Hudson Andrew R, Roach Steven L, Higuchi Robert I, Phillips Dean P, Bissonnette Reid P, Lamph William W, Yen Jean, Li Yongkai, Adams Mark E, Valdez Lino J, Vassar Angie, Cuervo Catalina, Kallel E Adam, Gharbaoui Catherine J, Mais Dale E, Miner Jeffrey N, Marschke Keith B, Rungta Deepa, Negro-Vilar Andrés, Zhi Lin
Discovery Research, Ligand Pharmaceuticals, Inc., 10275 Science Center Drive, San Diego, California 92121, USA.
J Med Chem. 2007 Sep 20;50(19):4699-709. doi: 10.1021/jm070370z. Epub 2007 Aug 17.

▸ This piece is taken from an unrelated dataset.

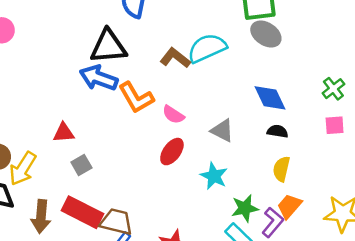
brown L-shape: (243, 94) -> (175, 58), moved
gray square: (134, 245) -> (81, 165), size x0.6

Structure-activity relationship studies centered around 3'-substituted (Z)-5-(2'-(thienylmethylidene))1,2-dihydro-9-hydroxy-10-methoxy-2,2,4-trimethyl-5H-chromeno[3,4-f]quinolines are described. A series of highly potent and efficacious selective glucocorticoid receptor modulators were identified with in vitro activity comparable to dexamethasone. In vivo evaluation of these compounds utilizing a 28 day mouse tumor xenograft model demonstrated efficacy equal to dexamethasone in the reduction of tumor volume.
描述了围绕3'-取代的(Z)-5-(2'-(噻吩基亚甲基))-1,2-二氢-9-羟基-10-甲氧基-2,2,4-三甲基-5H-色烯并[3,4-f]喹啉的构效关系研究。鉴定出了一系列高效且有效的选择性糖皮质激素受体调节剂,其体外活性与地塞米松相当。利用28天小鼠肿瘤异种移植模型对这些化合物进行的体内评估表明,在减少肿瘤体积方面,其疗效与地塞米松相当。